Corporations and individuals bank overseas for many reasons. There are the issues of security, doing business in privacy, gaining more access to foreign markets, facilitating international customers, traders and business partners and capitalizing on advanced banking facilities and services. Most of these aims are possible because overseas banks offshore are specially designed to operate on an international scale given the fact that their primary purpose is to serve corporations and individuals are non-residents of the jurisdiction under which they operate.
Overseas banks offshore must be licensed in order to operate and are regulated by both domestic and international banking laws. In order to be licensed, offshore banks must first meet specific standards that are established with regard to capital and shareholder requirements, directorship, banking business and operations conducted, management, presence in the jurisdiction, quality of staff, track record and overall competence of the institution in being able to provide overseas banking services.
Licenses for overseas offshore banking are usually very specific and are classified according to the services or type of banking business or business that they are issued for. Generally, though several classes of overseas banking offshore licenses are issued by a single jurisdiction to facilitate banking business in general, an ‘unrestricted banking license’ and a ‘restricted banking license’ are the two main offshore banking license that are issued. Unrestricted banking licenses allow offshore banks to conduct several types of banking businesses and to be engaged in providing multiple services, whereas unrestricted banking offshore licenses are issued to banks that are established for the purpose of serving a special group of individuals, groups or corporations with certain banking services.
For the offshore company, offshore banking is very essential in that offshore banks facilitate international transactions and help offshore companies to carry out their affairs. If offshore companies were to depend mainly on domestic banks to transact, they would have been very frustrated given that many domestic banks conduct international transfers but do not always have the capacity to manage multiple, complex international transactions that are involved in the trading of goods and market securities.
It is thus important that offshore companies equip themselves with suitable foreign banking services and capitalize on specialized services that are offered for asset management and protection, financial guidance and counseling, tax planning and securities trading. Most of the additional services are available via private banking but many overseas banks give their customers access to offshore trust and asset protection services. Foreign companies are equally capable of benefiting from overseas bank accounts and offshore banking facilities.
For security purposes, offshore banks are required to maintain a physical presence in the country under whose jurisdiction they are licensed. These overseas banks would normally be required to file annual audits and statements to the relevant monetary authority and supervisory checks would be conducted to ensure that the banking environment and business are in keeping with all regulatory standards. Some of these standards are specially aimed at fighting and reducing money laundering and the other financial crimes. These standards intend to protect the customer as well as the bank and the country in which it operates.
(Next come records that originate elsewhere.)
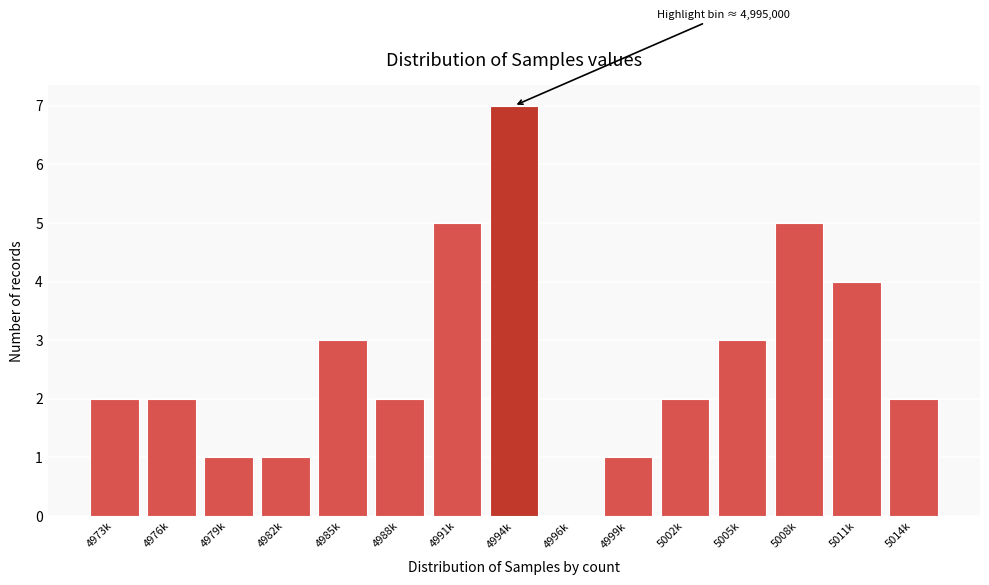

Reading left to right, transcribe all the data shown in this chart.

4973k=2	4976k=2	4979k=1	4982k=1	4985k=3	4988k=2	4991k=5	4994k=7	4996k=0	4999k=1	5002k=2	5005k=3	5008k=5	5011k=4	5014k=2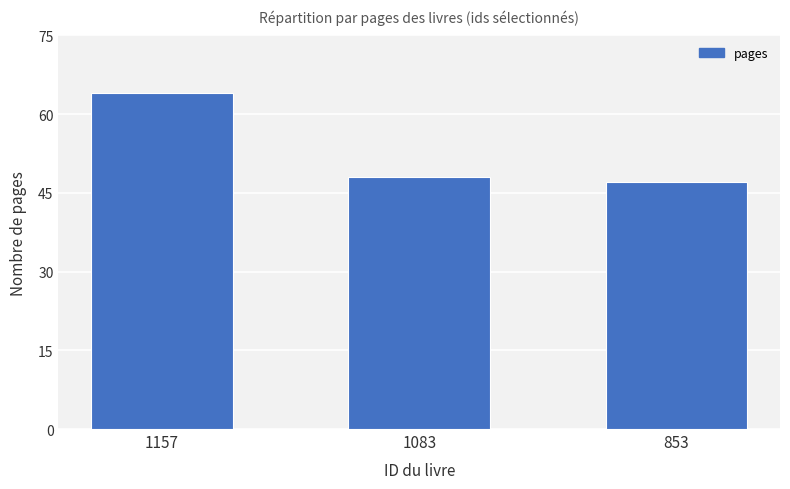

Where is the data nearest to the value 55?

1083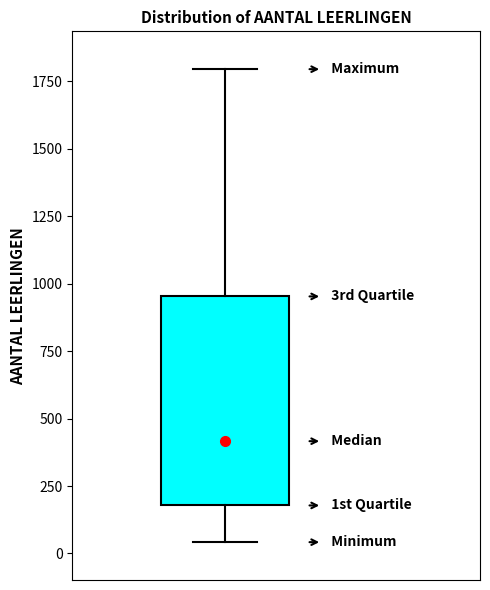

Read this box plot against the y-axis: the position of the median line, the range covered by the box, and the ends of both whiskers. The values are not printed on the chart, so give them approximately, as read against the axis.

median 400, box 200 to 950, whiskers 50 to 1800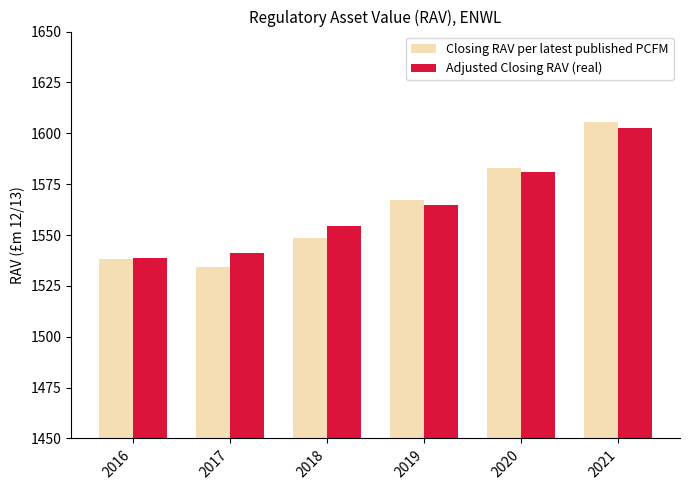

What is the spread (max minus min) of values at 2019?

2.5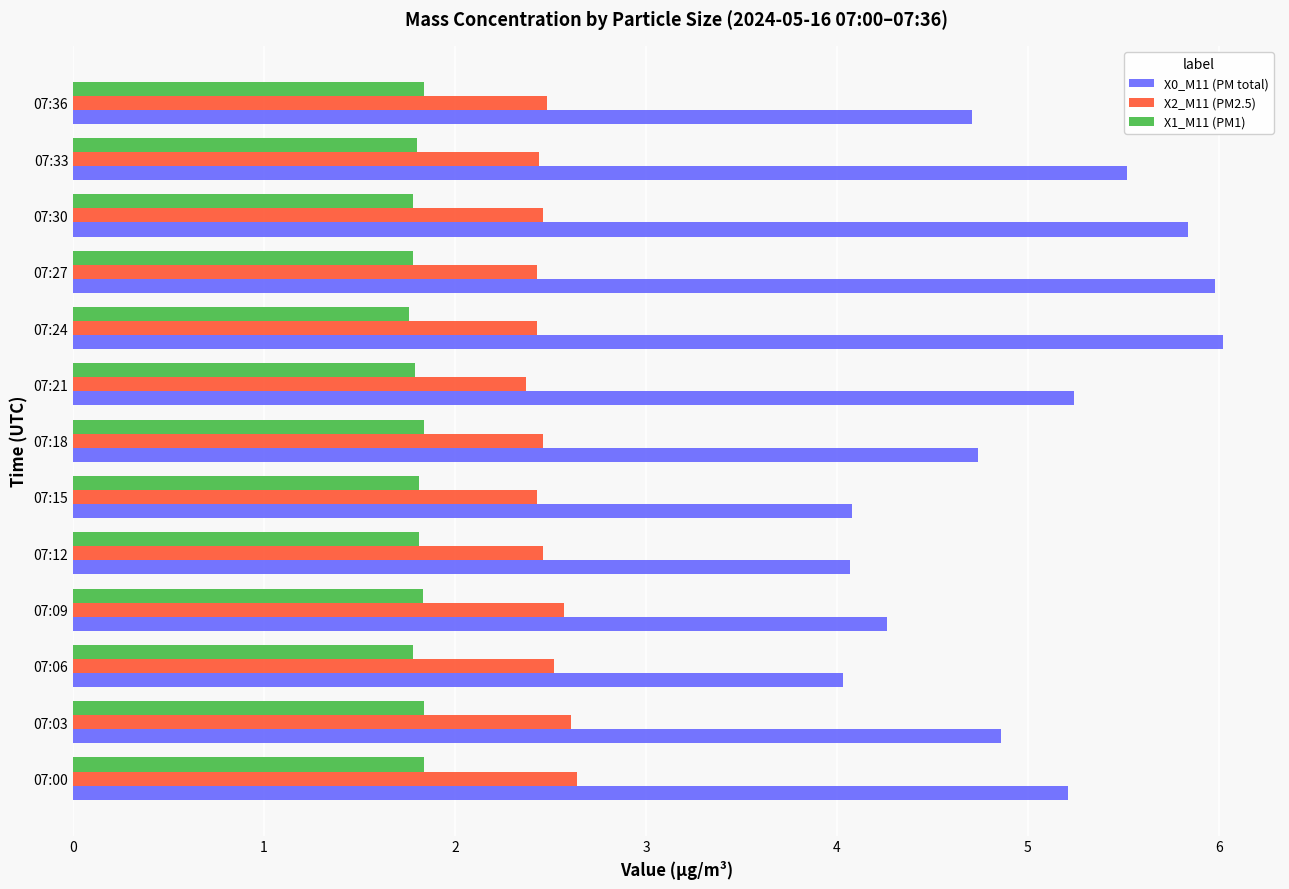

What is the average value of the X1_M11 (PM1) series?

1.8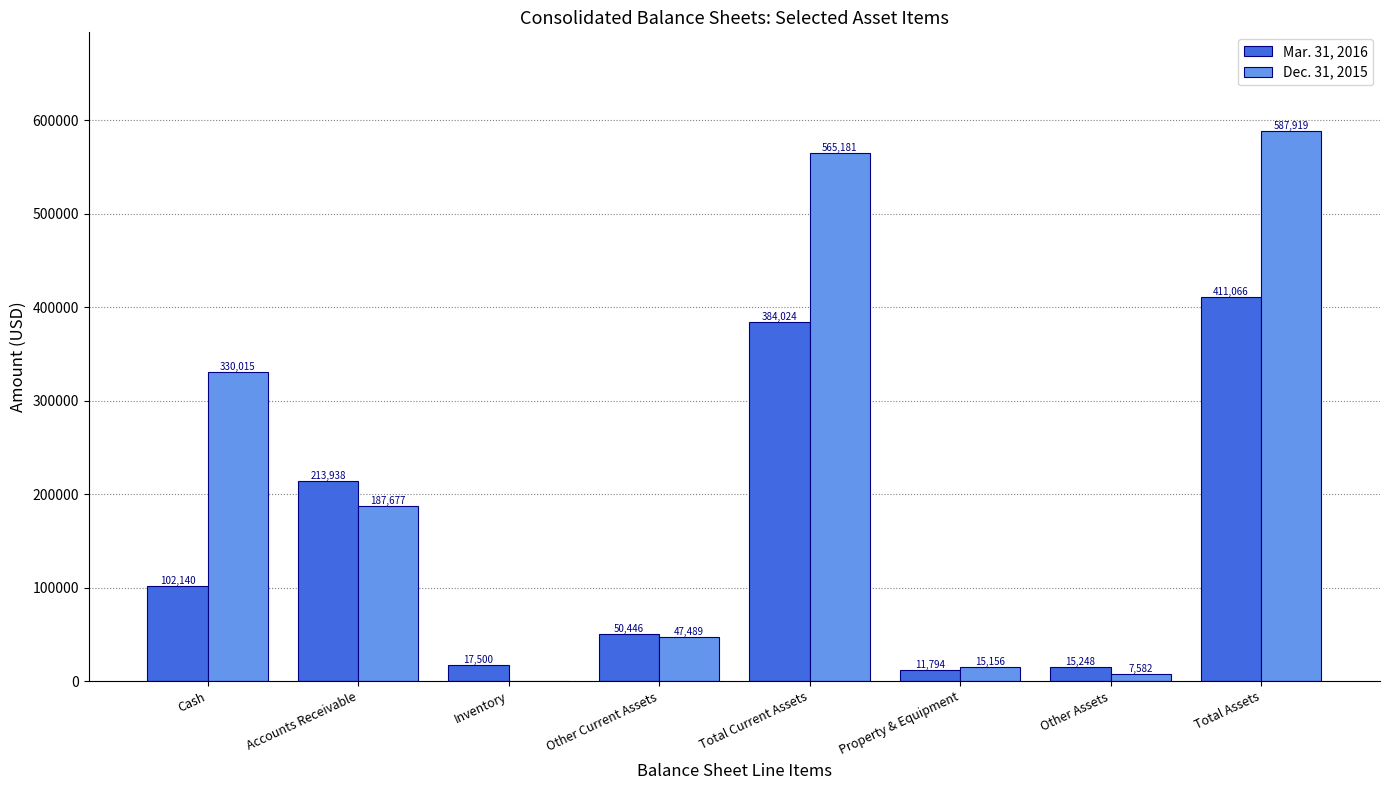

How many groups of bars are there?

8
For offshore companies and individuals with overseas bank accounts, it means going through due diligence screening, which requires them as customers to identify themselves, provide acceptable and thorough summary of their business activities, personal information of the real owners of the offshore or foreign company and other relevant information. The effects of money laundering are far reaching and this is one of the few ways in which offshore banking can be used in the fight against the circulation of the proceeds of crime, while maintaining its powerful and central role in international business.
Overseas banking is important for trade and very importantly, provides an alternative to being restricted with the system of domestic banking which has its shortcomings.